Athens, Ga. – A competition to award grants to small-scale development initiatives has selected a University of Georgia project as one of 22 winners of the 2008 Global Development Marketplace on Sustainable Agriculture. UGA engineering professor William Kisaalita has received the $200,000 award in Washington, D.C. for his project in Uganda to field-test a renewable energy-powered milk cooler in the hands of smallholder dairy farmers.
This year’s competition was focused on agriculture as a potential pathway out of poverty for the 75 per cent of the world’s poor who live in rural areas. The grant will allow Kisaalita to field-test the cooler he developed with undergraduate students in a rural community with approximately 100 farmers to reduce post-harvest losses and increase farm income. Videos of Kisaalita and other winners discussing their projects are posted on the World Bank Development Marketplace 2008 website at http://web.worldbank.org/WBSITE/EXTERNAL/NEWS/0,,contentMDK:21915914~pagePK:64257043~piPK:437376~theSitePK:4607,00.html
One hundred finalists were selected from 1,800 proposals to attend the three-day award ceremony, sponsored by the World Bank, Global Environment Facility, International Finance Corporation, Bill and Melinda Gates Foundation and GTZ. Twenty-two winners were then selected for innovative projects linking farmers to markets, improving access to land and tenure and addressing climate change and biodiversity.

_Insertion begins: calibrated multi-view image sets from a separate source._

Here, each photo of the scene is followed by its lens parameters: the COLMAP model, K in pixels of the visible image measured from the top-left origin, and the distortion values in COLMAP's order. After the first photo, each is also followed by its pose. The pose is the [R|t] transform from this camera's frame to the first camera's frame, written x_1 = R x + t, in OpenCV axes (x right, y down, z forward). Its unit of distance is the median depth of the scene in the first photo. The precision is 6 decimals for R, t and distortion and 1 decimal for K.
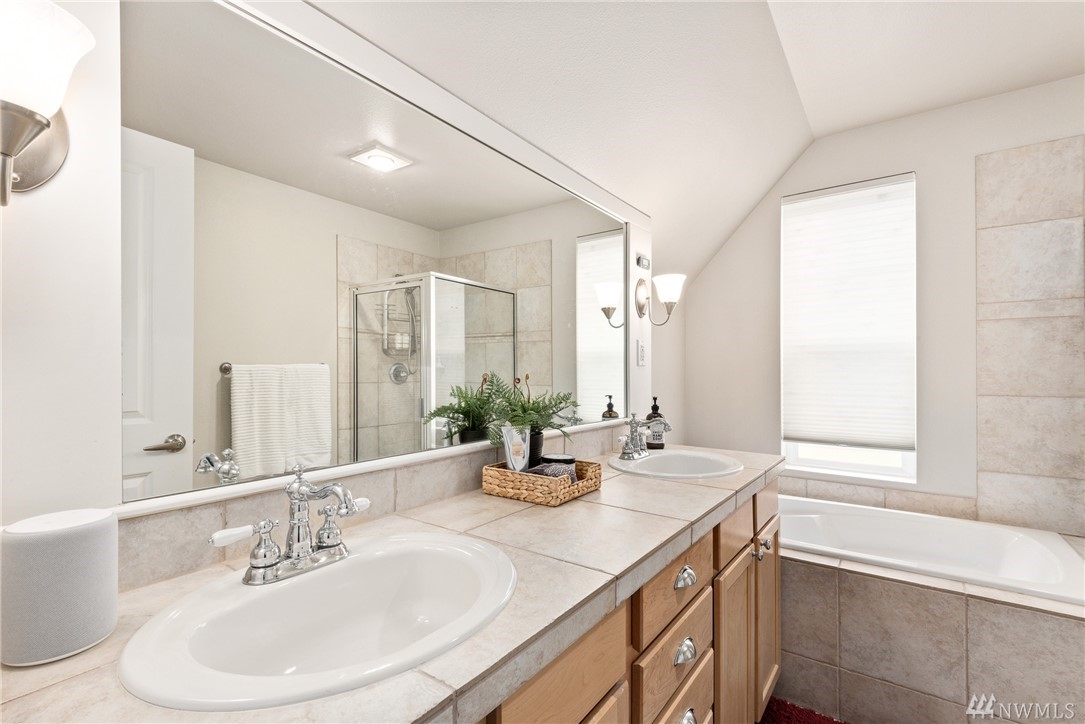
lens RADIAL K [[486.3, 0, 540.9], [0, 486.3, 361.4], [0, 0, 1]] dist [0.016621, -0.007575]
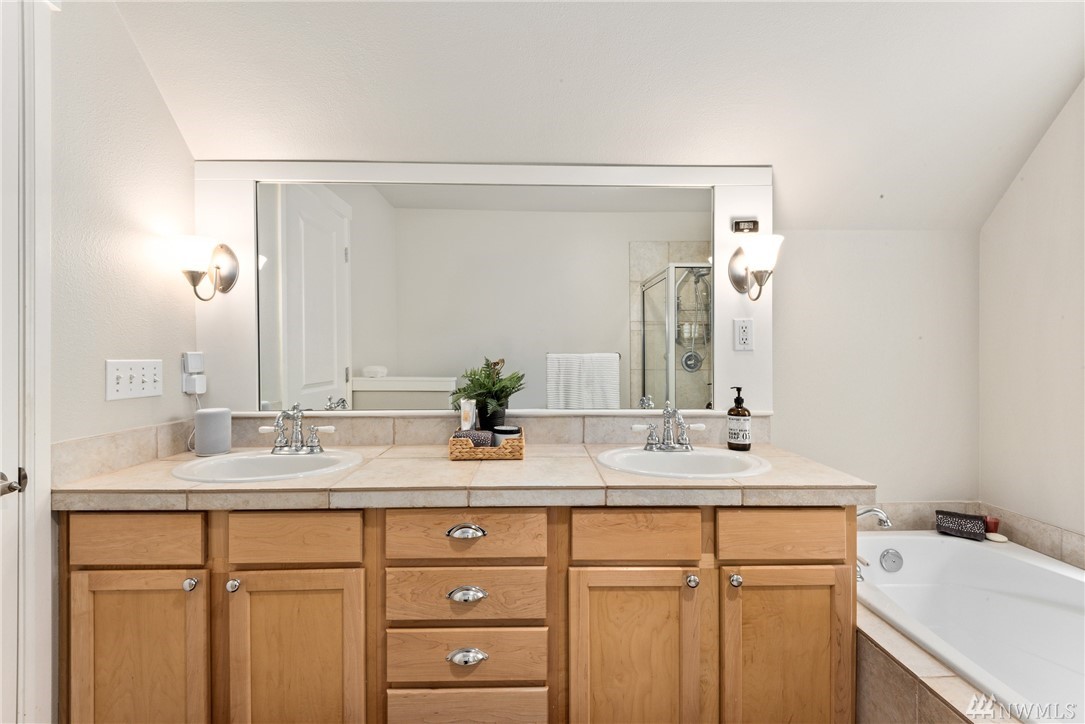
lens RADIAL K [[486.3, 0, 544.0], [0, 486.3, 361.0], [0, 0, 1]] dist [0.016621, -0.007575]
pose [[0.616837, 0.002530, -0.787087, 0.684644], [0.012586, 0.999835, 0.013077, 0.012060], [0.786991, -0.017973, 0.616703, 0.227145]]
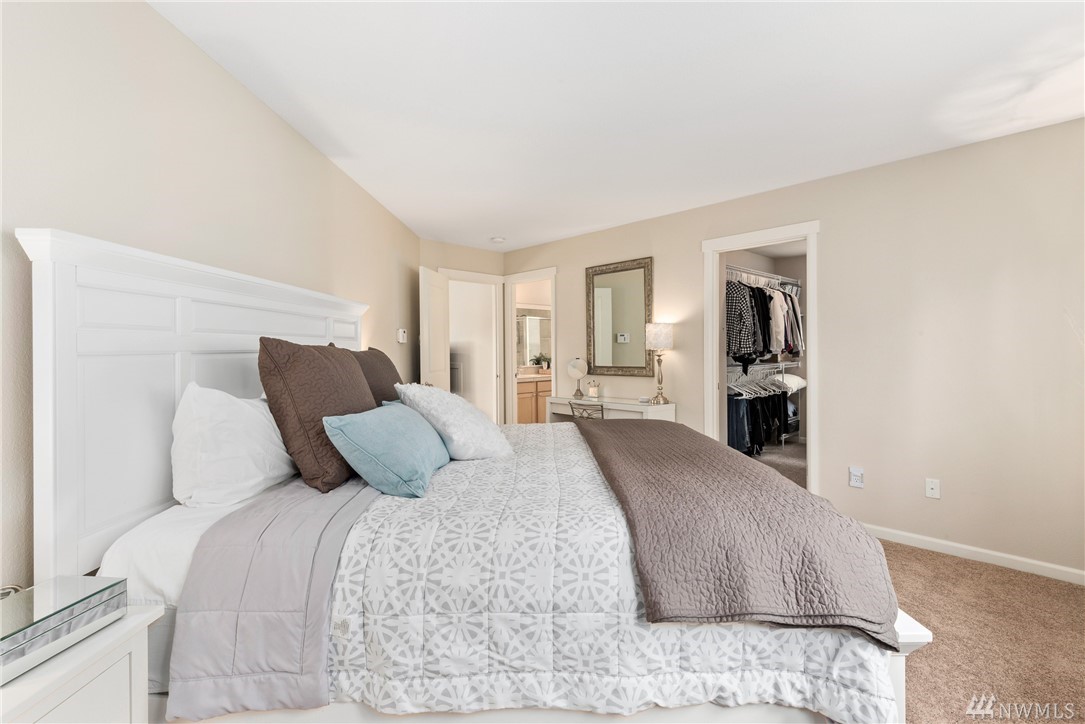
lens RADIAL K [[486.3, 0, 541.0], [0, 486.3, 354.4], [0, 0, 1]] dist [0.016621, -0.007575]
pose [[0.985657, 0.004856, -0.168692, 0.520283], [-0.001536, 0.999803, 0.019810, -0.038897], [0.168754, -0.019267, 0.985470, -2.776986]]
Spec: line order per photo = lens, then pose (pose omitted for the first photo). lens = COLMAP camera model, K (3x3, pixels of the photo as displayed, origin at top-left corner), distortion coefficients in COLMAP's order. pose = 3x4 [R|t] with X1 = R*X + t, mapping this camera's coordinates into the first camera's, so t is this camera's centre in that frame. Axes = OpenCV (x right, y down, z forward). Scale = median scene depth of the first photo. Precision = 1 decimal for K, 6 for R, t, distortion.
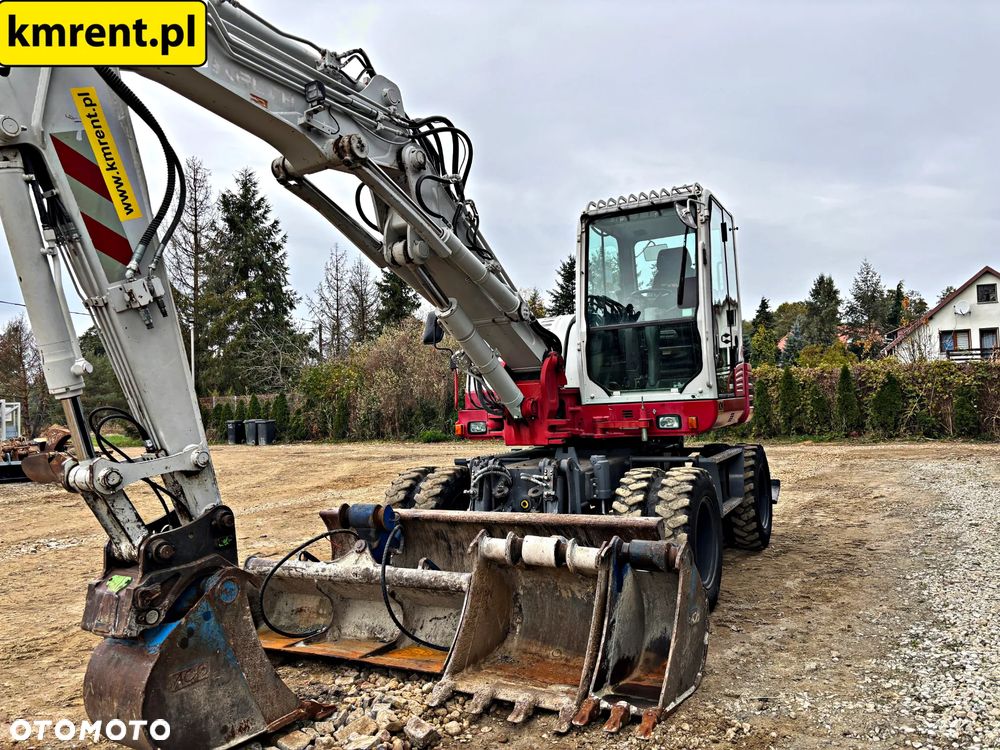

“Interacting with the 100 finalists in Washington, D.C., was one of the most uplifting experiences of my life. It was a gathering of individuals passionate about and dedicating their lives to improving lives at the bottom of the economic pyramid through sustainable income-generating activities,” Kisaalita said. A native of Uganda and recipient of the inaugural Scholarship of Engagement Award from the Office of the Vice President of Public Service and Outreach, Kisaalita has been instrumental in initiating sustainable development projects in Morocco, Burkina Faso and China, as well. Central to his work is providing undergraduate students with meaningful global service-learning experiences.
“It is crucial that our university continues to find ways to work with international institutions to cement the inroads made by our collaborative initiatives,” said Dale Threadgill, director of the UGA Faculty of Engineering. “We are extremely honored by this recognition from the World Bank, as it affirms the approach that develops human scale solutions to the global issues of poverty and sustainable agriculture.”
“The work by Professor Kisaalita represents the best of what the land-grant system has to offer,” said J. Scott Angle, dean of the College of Agricultural and Environmental Sciences. “He and his students have reduced complicated scientific principles down the level where practical application will help improve people’s lives.”